Schwarz-grüne Annäherung: Mit dem „Hauptgegner“ zum Italiener
Schwarz-Grün mag tot erscheinen, die Pizza-Connection macht weiter: Die Gesprächsrunde zwischen Abgeordneten von Grünen und Union trifft sich wieder.
Der Stammsitz der Pizza-Connection ist nicht totzukriegen. Zu Zeiten der Bonner Republik traf sich im Ristorante Sassella die Politprominenz, in den Neunzigern gründete sich dort auch der legendäre Gesprächskreis aus Abgeordneten von Union und Grünen. Der Wegzug der Regierung zur Jahrtausendwende schadete natürlich dem Geschäft, später brachte die Coronapandemie Verluste. Diesen Juni erschienen in Regionalmedien schließlich Nachrufe auf das Restaurant: Die Inhaber machten aus Altersgründen dicht.
Inzwischen läuft der Laden aber wieder. Ein Nachkomme der alten Wirte hat die Gaststätte übernommen. Nach fünf Monaten Umbauarbeiten ging es Mitte Oktober weiter.

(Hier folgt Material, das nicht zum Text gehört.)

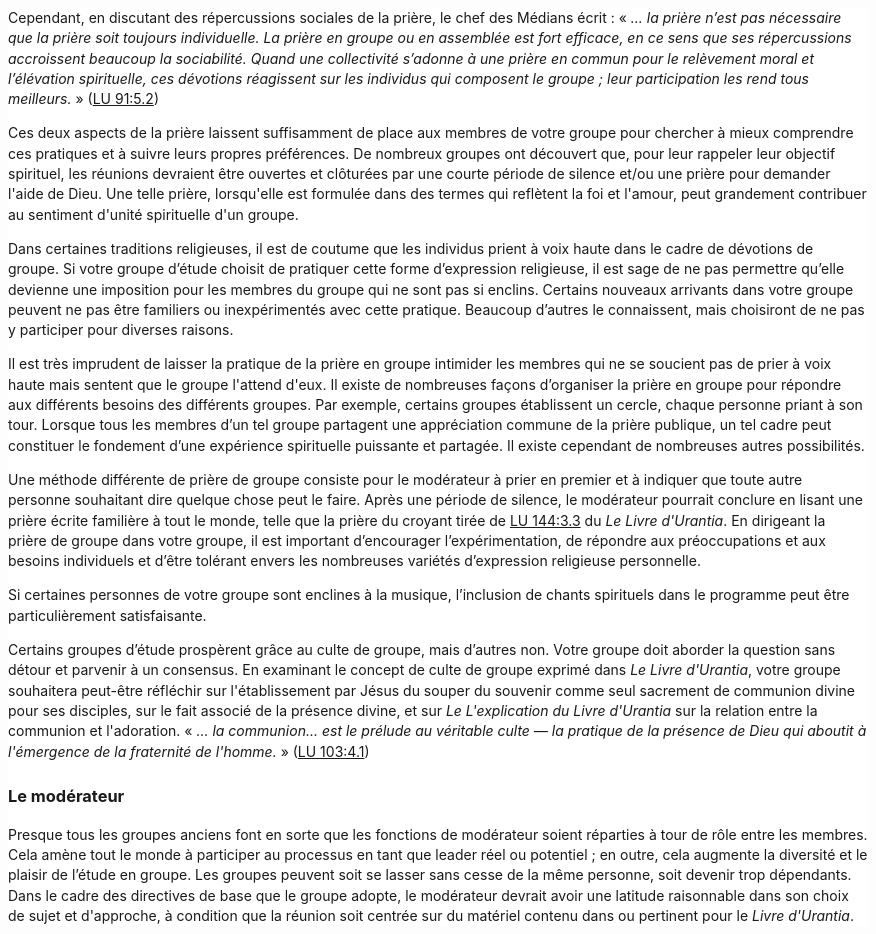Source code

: Cependant, en discutant des répercussions sociales de la prière, le chef des Médians écrit : « _... la prière n’est pas nécessaire que la prière soit toujours individuelle. La prière en groupe ou en assemblée est fort efficace, en ce sens que ses répercussions accroissent beaucoup la sociabilité. Quand une collectivité s’adonne à une prière en commun pour le relèvement moral et l’élévation spirituelle, ces dévotions réagissent sur les individus qui composent le groupe ; leur participation les rend tous meilleurs._ » ([LU 91:5.2](/fr/The_Urantia_Book/91#p5_2))

Ces deux aspects de la prière laissent suffisamment de place aux membres de votre groupe pour chercher à mieux comprendre ces pratiques et à suivre leurs propres préférences. De nombreux groupes ont découvert que, pour leur rappeler leur objectif spirituel, les réunions devraient être ouvertes et clôturées par une courte période de silence et/ou une prière pour demander l'aide de Dieu. Une telle prière, lorsqu'elle est formulée dans des termes qui reflètent la foi et l'amour, peut grandement contribuer au sentiment d'unité spirituelle d'un groupe.

Dans certaines traditions religieuses, il est de coutume que les individus prient à voix haute dans le cadre de dévotions de groupe. Si votre groupe d’étude choisit de pratiquer cette forme d’expression religieuse, il est sage de ne pas permettre qu’elle devienne une imposition pour les membres du groupe qui ne sont pas si enclins. Certains nouveaux arrivants dans votre groupe peuvent ne pas être familiers ou inexpérimentés avec cette pratique. Beaucoup d’autres le connaissent, mais choisiront de ne pas y participer pour diverses raisons.

Il est très imprudent de laisser la pratique de la prière en groupe intimider les membres qui ne se soucient pas de prier à voix haute mais sentent que le groupe l'attend d'eux. Il existe de nombreuses façons d’organiser la prière en groupe pour répondre aux différents besoins des différents groupes. Par exemple, certains groupes établissent un cercle, chaque personne priant à son tour. Lorsque tous les membres d’un tel groupe partagent une appréciation commune de la prière publique, un tel cadre peut constituer le fondement d’une expérience spirituelle puissante et partagée. Il existe cependant de nombreuses autres possibilités.

Une méthode différente de prière de groupe consiste pour le modérateur à prier en premier et à indiquer que toute autre personne souhaitant dire quelque chose peut le faire. Après une période de silence, le modérateur pourrait conclure en lisant une prière écrite familière à tout le monde, telle que la prière du croyant tirée de [LU 144:3.3](/fr/The_Urantia_Book/144#p3_3) du _Le Livre d'Urantia_. En dirigeant la prière de groupe dans votre groupe, il est important d’encourager l’expérimentation, de répondre aux préoccupations et aux besoins individuels et d’être tolérant envers les nombreuses variétés d’expression religieuse personnelle.

Si certaines personnes de votre groupe sont enclines à la musique, l’inclusion de chants spirituels dans le programme peut être particulièrement satisfaisante.

Certains groupes d’étude prospèrent grâce au culte de groupe, mais d’autres non. Votre groupe doit aborder la question sans détour et parvenir à un consensus. En examinant le concept de culte de groupe exprimé dans _Le Livre d'Urantia_, votre groupe souhaitera peut-être réfléchir sur l'établissement par Jésus du souper du souvenir comme seul sacrement de communion divine pour ses disciples, sur le fait associé de la présence divine, et sur _Le L'explication du Livre d'Urantia_ sur la relation entre la communion et l'adoration. « _... la communion... est le prélude au véritable culte — la pratique de la présence de Dieu qui aboutit à l'émergence de la fraternité de l'homme._ » ([LU 103:4.1](/fr/The_Urantia_Book/103#p4_1))

### Le modérateur

Presque tous les groupes anciens font en sorte que les fonctions de modérateur soient réparties à tour de rôle entre les membres. Cela amène tout le monde à participer au processus en tant que leader réel ou potentiel ; en outre, cela augmente la diversité et le plaisir de l’étude en groupe. Les groupes peuvent soit se lasser sans cesse de la même personne, soit devenir trop dépendants. Dans le cadre des directives de base que le groupe adopte, le modérateur devrait avoir une latitude raisonnable dans son choix de sujet et d'approche, à condition que la réunion soit centrée sur du matériel contenu dans ou pertinent pour le _Livre d'Urantia_.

Ganz ähnlich wie bei der Pizza-Connection an sich. Die Runde, die in Bonn einst erste schwarz-grüne Gemeinsamkeiten auslotete, war über die Jahrzehnte zwar immer mal wieder eingeschlafen. Genauso oft wurde sie von nachfolgenden Abgeordnetengenerationen aber wiedererweckt. Im Moment mag Schwarz-Grün zumindest im Bund tot erscheinen. Schon weit vor der letzten Bundestagswahl erklärte Friedrich Merz als CDU-Chef die Grünen zum „Hauptgegner“, und große Teile der Union sind davon bis jetzt nicht abgerückt. Die Pizza-Connection aber macht weiter.
Ein Teilnehmer
Nach Angaben aus Grünen-Kreisen trifft sich der Zirkel auch in der neuen Legislaturperiode, ein erstes Treffen gab es im Oktober. Wie in den vergangenen Jahre koordiniere für die Grünen die Abgeordnete Claudia Müller die Zusammenkünfte. Die Fraktionsspitzen seien normalerweise nicht dabei, könnten aber je nach Anlass eingeladen werde. Darüber hinaus soll, wie in der Vergangenheit, nicht viel nach außen dringen.
„Ja, die Pizza-Connection pflegt selbstverständlich weiterhin ihren Austausch und trifft sich regelmäßig“, sagte ein Mitglied der Runde der taz. „Gerade in Zeiten wie diesen ist es wichtig, dass demokratische Fraktionen in Kontakt bleiben. Über die Teilnehmenden ist Stillschweigen vereinbart worden, und das Menü wechselt regelmäßig – meistens gibt es jedoch Pasta.“
Auch im Sassella keine Pizza
So wie einst im Sassella also. Berichten zufolge stand Pizza dort gar nicht auf der Speisekarte. Seinen Namen soll die Runde vom damaligen CSU-Generalsekretär Bernd Protzner erhalten haben, der die schwarz-grüne Annäherung ablehnte. Als Teilnehmer der frühen Jahre gelten unter anderem Armin Laschet und Cem Özdemir, später leiteten zeitweise Jens Spahn und Omid Nouripour den Kreis.
Die Runden waren oft breit zusammengesetzt, Mitglieder der Pizza-Connection kamen aus verschiedenen Flügeln der jeweiligen Parteien. Zu einer schwarz-grünen Koalition im Bund führten die Annäherungsversuche aber nie – und über die Jahre gab es auch immer kritische Blicke auf den Zirkel. „Das waren totale Laberrunden. Inhaltlich hat uns das überhaupt nicht nähergebracht“, berichtete in der taz 2022 ein Grüner, der mehrmals an Treffen teilnahm.
Immer wieder gab es in der Vergangenheit auch vergleichbare Gesprächsrunden zwischen Abgeordneten von SPD, Linken und Grünen. In dieser Legislaturperiode hat sich aber noch kein rot-rot-grünes Gegenstück zur Pizza-Connection gebildet.